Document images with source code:
- Opening Delimiter -
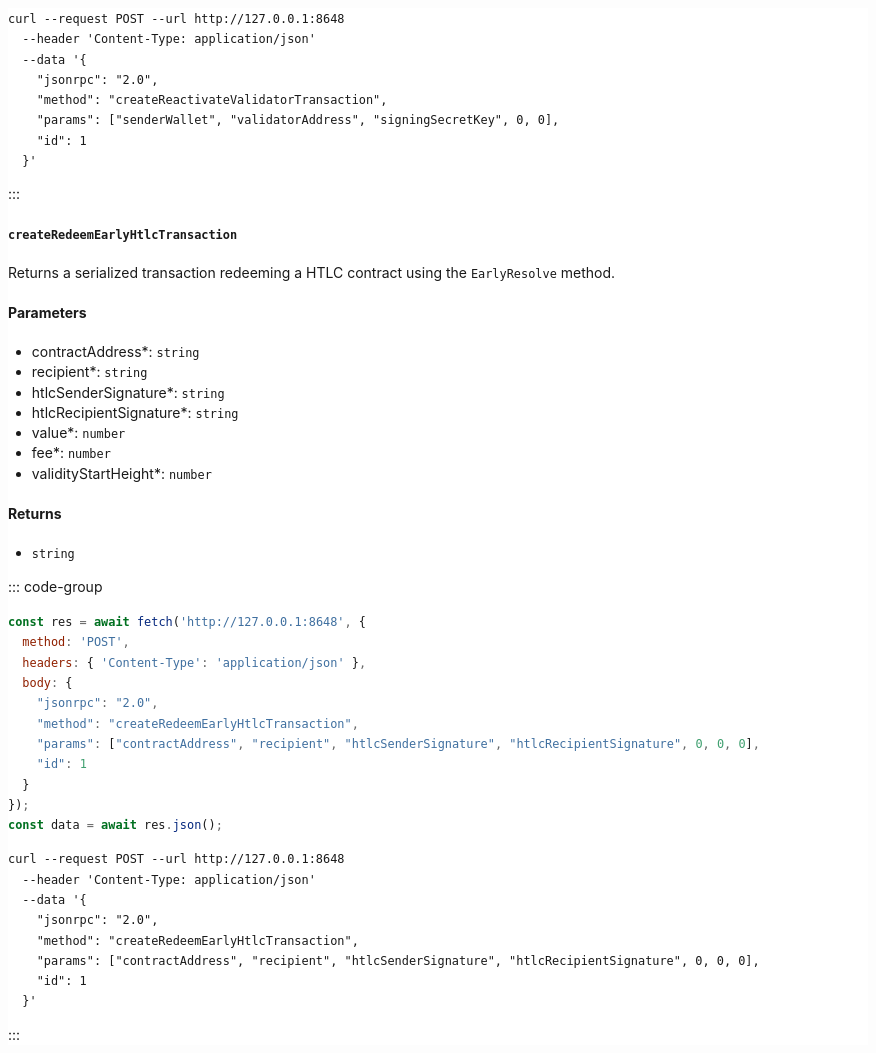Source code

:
 ```Shell
curl --request POST --url http://127.0.0.1:8648
  --header 'Content-Type: application/json'
  --data '{
    "jsonrpc": "2.0",
    "method": "createReactivateValidatorTransaction",
    "params": ["senderWallet", "validatorAddress", "signingSecretKey", 0, 0],
    "id": 1
  }'
```
:::

</section>

#### `createRedeemEarlyHtlcTransaction`

Returns a serialized transaction redeeming a HTLC contract using the `EarlyResolve` method.

<section>
  <div class="io">

<h4 label>Parameters</h4>

- <span font-mono>contractAddress</span>*: `string`
- <span font-mono>recipient</span>*: `string`
- <span font-mono>htlcSenderSignature</span>*: `string`
- <span font-mono>htlcRecipientSignature</span>*: `string`
- <span font-mono>value</span>*: `number`
- <span font-mono>fee</span>*: `number`
- <span font-mono>validityStartHeight</span>*: `number`

<h4 label>Returns</h4>

- `string`

</div>

::: code-group

```JavaScript
const res = await fetch('http://127.0.0.1:8648', {
  method: 'POST',
  headers: { 'Content-Type': 'application/json' },
  body: {
    "jsonrpc": "2.0",
    "method": "createRedeemEarlyHtlcTransaction",
    "params": ["contractAddress", "recipient", "htlcSenderSignature", "htlcRecipientSignature", 0, 0, 0],
    "id": 1
  }
});
const data = await res.json();
```

```Shell
curl --request POST --url http://127.0.0.1:8648
  --header 'Content-Type: application/json'
  --data '{
    "jsonrpc": "2.0",
    "method": "createRedeemEarlyHtlcTransaction",
    "params": ["contractAddress", "recipient", "htlcSenderSignature", "htlcRecipientSignature", 0, 0, 0],
    "id": 1
  }'
```
:::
- Closing Delimiter -
Brief:
The reply should hold an exact repeat of the entries from their opening line through the line with "<h4 label>Parameters</h4>", and no pictures at all.

Result:
Source code

:
 ```Shell
curl --request POST --url http://127.0.0.1:8648
  --header 'Content-Type: application/json'
  --data '{
    "jsonrpc": "2.0",
    "method": "createReactivateValidatorTransaction",
    "params": ["senderWallet", "validatorAddress", "signingSecretKey", 0, 0],
    "id": 1
  }'
```
:::

</section>

#### `createRedeemEarlyHtlcTransaction`

Returns a serialized transaction redeeming a HTLC contract using the `EarlyResolve` method.

<section>
  <div class="io">

<h4 label>Parameters</h4>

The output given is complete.